_WHAT TO PRODUCE_
Write out the records word for word, from the very start through the line containing "Cookies akzeptieren", including that line.

_MATERIAL SUPPLIED_
"""
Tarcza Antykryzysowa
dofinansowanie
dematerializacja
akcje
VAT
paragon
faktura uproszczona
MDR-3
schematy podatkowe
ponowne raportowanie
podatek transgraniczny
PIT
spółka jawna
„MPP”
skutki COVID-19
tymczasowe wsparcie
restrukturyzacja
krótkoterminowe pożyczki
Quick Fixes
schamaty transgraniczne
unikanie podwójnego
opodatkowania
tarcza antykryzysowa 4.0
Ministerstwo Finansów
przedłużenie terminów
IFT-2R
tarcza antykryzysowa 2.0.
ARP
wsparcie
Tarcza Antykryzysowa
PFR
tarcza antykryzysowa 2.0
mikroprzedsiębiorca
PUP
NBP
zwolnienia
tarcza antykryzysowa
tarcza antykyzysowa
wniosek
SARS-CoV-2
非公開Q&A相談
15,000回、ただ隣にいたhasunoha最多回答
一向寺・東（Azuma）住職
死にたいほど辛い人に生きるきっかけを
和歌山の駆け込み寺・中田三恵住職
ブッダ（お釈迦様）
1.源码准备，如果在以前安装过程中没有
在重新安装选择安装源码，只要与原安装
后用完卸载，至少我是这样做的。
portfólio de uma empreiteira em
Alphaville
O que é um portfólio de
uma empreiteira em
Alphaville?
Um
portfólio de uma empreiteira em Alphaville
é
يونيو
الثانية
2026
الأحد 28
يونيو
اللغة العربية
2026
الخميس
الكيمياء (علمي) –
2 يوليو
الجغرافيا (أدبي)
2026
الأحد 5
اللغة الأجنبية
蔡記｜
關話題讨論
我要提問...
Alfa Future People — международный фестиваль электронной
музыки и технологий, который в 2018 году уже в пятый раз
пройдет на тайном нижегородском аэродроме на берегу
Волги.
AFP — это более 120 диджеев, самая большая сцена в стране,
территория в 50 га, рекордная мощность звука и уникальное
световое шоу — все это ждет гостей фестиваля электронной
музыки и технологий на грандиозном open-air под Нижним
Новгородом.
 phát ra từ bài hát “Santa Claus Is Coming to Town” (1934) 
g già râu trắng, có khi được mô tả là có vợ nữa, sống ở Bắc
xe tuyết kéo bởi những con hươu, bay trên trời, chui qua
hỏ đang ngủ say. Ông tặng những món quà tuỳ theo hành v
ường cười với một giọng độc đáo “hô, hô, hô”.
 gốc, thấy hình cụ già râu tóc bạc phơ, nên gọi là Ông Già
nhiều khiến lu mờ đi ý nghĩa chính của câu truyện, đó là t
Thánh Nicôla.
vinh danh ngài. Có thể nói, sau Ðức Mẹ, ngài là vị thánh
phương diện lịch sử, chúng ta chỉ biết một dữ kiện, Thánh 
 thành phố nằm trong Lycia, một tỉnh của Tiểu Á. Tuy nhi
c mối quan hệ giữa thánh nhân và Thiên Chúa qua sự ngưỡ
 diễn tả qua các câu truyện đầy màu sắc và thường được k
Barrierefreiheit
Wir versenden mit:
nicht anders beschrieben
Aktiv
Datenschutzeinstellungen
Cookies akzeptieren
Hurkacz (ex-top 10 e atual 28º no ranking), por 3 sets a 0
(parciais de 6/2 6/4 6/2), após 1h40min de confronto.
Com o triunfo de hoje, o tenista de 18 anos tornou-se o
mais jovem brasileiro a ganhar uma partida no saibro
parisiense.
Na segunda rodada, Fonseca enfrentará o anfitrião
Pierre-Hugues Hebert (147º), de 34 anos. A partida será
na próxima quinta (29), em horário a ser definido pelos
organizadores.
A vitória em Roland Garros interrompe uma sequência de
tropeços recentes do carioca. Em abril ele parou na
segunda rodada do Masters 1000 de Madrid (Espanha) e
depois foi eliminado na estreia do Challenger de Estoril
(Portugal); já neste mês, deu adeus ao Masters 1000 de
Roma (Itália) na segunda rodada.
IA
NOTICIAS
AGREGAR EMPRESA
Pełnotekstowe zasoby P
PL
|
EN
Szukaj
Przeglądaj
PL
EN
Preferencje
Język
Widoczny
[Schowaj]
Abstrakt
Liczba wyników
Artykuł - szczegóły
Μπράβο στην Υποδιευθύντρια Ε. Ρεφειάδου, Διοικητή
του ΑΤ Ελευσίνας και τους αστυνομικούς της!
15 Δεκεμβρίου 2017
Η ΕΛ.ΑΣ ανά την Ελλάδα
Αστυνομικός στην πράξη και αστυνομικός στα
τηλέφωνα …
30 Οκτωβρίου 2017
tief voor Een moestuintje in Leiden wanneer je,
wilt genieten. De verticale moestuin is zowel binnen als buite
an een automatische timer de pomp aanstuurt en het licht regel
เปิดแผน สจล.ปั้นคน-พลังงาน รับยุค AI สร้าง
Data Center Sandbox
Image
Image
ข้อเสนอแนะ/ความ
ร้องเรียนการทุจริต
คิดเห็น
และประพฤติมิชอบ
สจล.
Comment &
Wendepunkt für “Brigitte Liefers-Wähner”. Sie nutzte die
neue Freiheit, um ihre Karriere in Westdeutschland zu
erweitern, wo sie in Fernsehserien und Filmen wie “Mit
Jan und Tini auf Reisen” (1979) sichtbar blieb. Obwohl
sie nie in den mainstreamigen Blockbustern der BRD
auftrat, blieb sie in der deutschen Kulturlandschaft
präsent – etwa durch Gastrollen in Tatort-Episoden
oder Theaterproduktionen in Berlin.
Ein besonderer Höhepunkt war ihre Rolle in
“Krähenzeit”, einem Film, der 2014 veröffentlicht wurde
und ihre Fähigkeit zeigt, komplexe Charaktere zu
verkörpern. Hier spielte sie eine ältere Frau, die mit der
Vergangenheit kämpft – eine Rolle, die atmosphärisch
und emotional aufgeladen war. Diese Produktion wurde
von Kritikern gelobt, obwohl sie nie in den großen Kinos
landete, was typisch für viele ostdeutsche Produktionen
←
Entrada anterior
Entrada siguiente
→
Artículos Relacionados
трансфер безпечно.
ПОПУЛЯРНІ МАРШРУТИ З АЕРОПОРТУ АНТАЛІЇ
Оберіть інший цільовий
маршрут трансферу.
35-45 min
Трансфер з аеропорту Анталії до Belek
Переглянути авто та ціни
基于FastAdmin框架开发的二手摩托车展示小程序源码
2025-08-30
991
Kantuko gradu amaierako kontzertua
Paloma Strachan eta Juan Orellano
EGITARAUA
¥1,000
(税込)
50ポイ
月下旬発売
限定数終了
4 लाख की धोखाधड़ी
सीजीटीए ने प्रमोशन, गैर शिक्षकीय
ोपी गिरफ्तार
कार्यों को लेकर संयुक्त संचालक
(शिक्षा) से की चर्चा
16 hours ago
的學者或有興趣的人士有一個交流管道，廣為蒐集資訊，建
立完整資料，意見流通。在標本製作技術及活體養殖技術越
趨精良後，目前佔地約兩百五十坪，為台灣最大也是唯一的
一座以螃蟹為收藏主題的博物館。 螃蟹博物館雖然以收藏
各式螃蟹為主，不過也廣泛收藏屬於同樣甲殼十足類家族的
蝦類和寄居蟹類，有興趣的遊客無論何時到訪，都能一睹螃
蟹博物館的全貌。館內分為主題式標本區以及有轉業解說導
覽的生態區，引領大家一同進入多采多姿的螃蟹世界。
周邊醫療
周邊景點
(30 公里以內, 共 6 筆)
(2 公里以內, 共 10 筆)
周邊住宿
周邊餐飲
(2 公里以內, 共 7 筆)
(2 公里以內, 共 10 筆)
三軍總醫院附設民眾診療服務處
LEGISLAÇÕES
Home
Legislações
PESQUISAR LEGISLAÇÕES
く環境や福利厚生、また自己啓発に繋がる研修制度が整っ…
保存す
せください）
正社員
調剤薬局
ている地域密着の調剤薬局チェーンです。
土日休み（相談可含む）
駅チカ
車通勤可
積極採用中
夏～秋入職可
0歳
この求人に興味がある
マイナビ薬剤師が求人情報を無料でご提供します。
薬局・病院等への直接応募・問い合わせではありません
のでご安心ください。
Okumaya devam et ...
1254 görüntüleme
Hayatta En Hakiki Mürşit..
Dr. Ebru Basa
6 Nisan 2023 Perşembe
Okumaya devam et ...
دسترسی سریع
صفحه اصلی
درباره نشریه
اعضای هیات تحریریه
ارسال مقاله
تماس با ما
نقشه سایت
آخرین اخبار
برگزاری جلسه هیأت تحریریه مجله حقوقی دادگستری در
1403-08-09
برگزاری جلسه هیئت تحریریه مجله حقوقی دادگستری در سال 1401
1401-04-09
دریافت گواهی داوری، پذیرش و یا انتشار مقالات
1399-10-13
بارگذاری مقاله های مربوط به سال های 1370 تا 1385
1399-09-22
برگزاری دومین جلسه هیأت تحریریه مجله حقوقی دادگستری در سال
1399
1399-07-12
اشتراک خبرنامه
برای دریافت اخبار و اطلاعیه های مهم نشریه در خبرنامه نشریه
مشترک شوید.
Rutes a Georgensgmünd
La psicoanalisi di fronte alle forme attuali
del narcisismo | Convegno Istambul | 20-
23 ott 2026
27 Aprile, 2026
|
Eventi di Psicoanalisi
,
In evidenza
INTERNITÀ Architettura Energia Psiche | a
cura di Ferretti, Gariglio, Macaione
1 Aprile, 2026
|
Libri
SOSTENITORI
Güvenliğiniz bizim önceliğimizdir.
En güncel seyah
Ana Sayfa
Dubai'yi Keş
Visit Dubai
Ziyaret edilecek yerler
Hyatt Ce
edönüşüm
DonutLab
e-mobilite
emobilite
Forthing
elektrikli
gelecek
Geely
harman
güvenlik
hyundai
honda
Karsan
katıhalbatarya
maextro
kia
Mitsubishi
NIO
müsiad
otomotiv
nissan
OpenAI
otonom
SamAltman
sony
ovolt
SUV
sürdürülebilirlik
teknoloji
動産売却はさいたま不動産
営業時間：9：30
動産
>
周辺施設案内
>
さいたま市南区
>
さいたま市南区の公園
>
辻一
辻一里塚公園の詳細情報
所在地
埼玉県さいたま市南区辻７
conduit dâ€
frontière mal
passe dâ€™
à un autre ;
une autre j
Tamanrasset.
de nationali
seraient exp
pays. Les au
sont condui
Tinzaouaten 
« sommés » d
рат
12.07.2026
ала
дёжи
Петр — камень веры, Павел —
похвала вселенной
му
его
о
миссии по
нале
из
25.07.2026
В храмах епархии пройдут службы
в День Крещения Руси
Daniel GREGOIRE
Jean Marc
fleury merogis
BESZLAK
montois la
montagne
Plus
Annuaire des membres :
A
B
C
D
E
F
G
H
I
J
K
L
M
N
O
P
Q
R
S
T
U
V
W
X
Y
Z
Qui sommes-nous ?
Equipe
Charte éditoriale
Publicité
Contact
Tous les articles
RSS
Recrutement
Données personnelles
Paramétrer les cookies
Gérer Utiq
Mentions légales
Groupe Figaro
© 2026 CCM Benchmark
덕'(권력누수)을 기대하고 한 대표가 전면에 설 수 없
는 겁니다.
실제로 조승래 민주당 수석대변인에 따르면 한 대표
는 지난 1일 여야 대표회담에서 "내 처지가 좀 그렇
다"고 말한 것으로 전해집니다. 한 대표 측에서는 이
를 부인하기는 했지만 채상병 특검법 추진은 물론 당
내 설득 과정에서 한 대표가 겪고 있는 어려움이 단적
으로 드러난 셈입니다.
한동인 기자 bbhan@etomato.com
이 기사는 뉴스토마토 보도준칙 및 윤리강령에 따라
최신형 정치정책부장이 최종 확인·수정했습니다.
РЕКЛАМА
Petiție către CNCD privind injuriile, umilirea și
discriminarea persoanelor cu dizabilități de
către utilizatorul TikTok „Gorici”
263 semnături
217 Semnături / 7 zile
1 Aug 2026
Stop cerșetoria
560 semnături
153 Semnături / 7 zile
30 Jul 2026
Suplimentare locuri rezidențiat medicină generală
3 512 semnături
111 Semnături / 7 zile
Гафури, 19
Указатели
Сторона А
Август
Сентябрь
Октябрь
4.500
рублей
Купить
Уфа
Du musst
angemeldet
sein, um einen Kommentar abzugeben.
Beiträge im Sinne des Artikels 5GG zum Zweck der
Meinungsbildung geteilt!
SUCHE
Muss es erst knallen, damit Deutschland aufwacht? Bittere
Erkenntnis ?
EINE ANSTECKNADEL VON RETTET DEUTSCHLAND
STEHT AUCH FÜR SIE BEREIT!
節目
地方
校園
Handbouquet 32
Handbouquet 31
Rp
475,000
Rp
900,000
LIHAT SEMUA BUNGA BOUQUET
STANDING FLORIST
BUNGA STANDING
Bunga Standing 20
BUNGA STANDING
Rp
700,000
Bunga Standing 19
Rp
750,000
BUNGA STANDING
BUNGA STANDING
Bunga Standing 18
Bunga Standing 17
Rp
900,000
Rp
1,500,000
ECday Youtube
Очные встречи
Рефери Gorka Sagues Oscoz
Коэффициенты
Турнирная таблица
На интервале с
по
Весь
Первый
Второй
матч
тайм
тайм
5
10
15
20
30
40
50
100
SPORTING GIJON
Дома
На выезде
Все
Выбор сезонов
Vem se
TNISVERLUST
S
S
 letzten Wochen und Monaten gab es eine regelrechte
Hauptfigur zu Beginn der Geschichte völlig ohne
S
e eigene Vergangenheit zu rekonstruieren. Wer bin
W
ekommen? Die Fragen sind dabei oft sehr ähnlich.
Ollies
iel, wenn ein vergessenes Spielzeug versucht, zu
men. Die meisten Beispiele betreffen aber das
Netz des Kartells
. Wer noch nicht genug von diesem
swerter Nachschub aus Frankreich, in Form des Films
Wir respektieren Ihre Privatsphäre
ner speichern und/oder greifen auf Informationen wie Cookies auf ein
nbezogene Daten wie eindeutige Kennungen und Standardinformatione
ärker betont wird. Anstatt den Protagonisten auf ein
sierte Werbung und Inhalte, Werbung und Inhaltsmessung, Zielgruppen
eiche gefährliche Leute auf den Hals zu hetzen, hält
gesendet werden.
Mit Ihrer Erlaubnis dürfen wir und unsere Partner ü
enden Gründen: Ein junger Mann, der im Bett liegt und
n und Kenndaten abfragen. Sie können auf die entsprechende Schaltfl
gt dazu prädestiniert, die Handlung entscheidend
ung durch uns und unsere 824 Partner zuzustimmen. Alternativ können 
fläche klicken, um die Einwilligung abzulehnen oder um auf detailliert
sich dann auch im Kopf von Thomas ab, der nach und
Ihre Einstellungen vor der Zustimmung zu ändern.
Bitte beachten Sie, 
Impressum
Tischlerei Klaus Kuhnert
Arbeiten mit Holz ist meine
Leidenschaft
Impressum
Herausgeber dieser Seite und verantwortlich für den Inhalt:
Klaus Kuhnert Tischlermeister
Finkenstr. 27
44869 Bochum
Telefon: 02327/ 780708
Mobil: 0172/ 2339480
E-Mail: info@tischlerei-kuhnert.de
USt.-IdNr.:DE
"""
_SOLUTION_
Tarcza Antykryzysowa
dofinansowanie
dematerializacja
akcje
VAT
paragon
faktura uproszczona
MDR-3
schematy podatkowe
ponowne raportowanie
podatek transgraniczny
PIT
spółka jawna
„MPP”
skutki COVID-19
tymczasowe wsparcie
restrukturyzacja
krótkoterminowe pożyczki
Quick Fixes
schamaty transgraniczne
unikanie podwójnego
opodatkowania
tarcza antykryzysowa 4.0
Ministerstwo Finansów
przedłużenie terminów
IFT-2R
tarcza antykryzysowa 2.0.
ARP
wsparcie
Tarcza Antykryzysowa
PFR
tarcza antykryzysowa 2.0
mikroprzedsiębiorca
PUP
NBP
zwolnienia
tarcza antykryzysowa
tarcza antykyzysowa
wniosek
SARS-CoV-2
非公開Q&A相談
15,000回、ただ隣にいたhasunoha最多回答
一向寺・東（Azuma）住職
死にたいほど辛い人に生きるきっかけを
和歌山の駆け込み寺・中田三恵住職
ブッダ（お釈迦様）
1.源码准备，如果在以前安装过程中没有
在重新安装选择安装源码，只要与原安装
后用完卸载，至少我是这样做的。
portfólio de uma empreiteira em
Alphaville
O que é um portfólio de
uma empreiteira em
Alphaville?
Um
portfólio de uma empreiteira em Alphaville
é
يونيو
الثانية
2026
الأحد 28
يونيو
اللغة العربية
2026
الخميس
الكيمياء (علمي) –
2 يوليو
الجغرافيا (أدبي)
2026
الأحد 5
اللغة الأجنبية
蔡記｜
關話題讨論
我要提問...
Alfa Future People — международный фестиваль электронной
музыки и технологий, который в 2018 году уже в пятый раз
пройдет на тайном нижегородском аэродроме на берегу
Волги.
AFP — это более 120 диджеев, самая большая сцена в стране,
территория в 50 га, рекордная мощность звука и уникальное
световое шоу — все это ждет гостей фестиваля электронной
музыки и технологий на грандиозном open-air под Нижним
Новгородом.
 phát ra từ bài hát “Santa Claus Is Coming to Town” (1934) 
g già râu trắng, có khi được mô tả là có vợ nữa, sống ở Bắc
xe tuyết kéo bởi những con hươu, bay trên trời, chui qua
hỏ đang ngủ say. Ông tặng những món quà tuỳ theo hành v
ường cười với một giọng độc đáo “hô, hô, hô”.
 gốc, thấy hình cụ già râu tóc bạc phơ, nên gọi là Ông Già
nhiều khiến lu mờ đi ý nghĩa chính của câu truyện, đó là t
Thánh Nicôla.
vinh danh ngài. Có thể nói, sau Ðức Mẹ, ngài là vị thánh
phương diện lịch sử, chúng ta chỉ biết một dữ kiện, Thánh 
 thành phố nằm trong Lycia, một tỉnh của Tiểu Á. Tuy nhi
c mối quan hệ giữa thánh nhân và Thiên Chúa qua sự ngưỡ
 diễn tả qua các câu truyện đầy màu sắc và thường được k
Barrierefreiheit
Wir versenden mit:
nicht anders beschrieben
Aktiv
Datenschutzeinstellungen
Cookies akzeptieren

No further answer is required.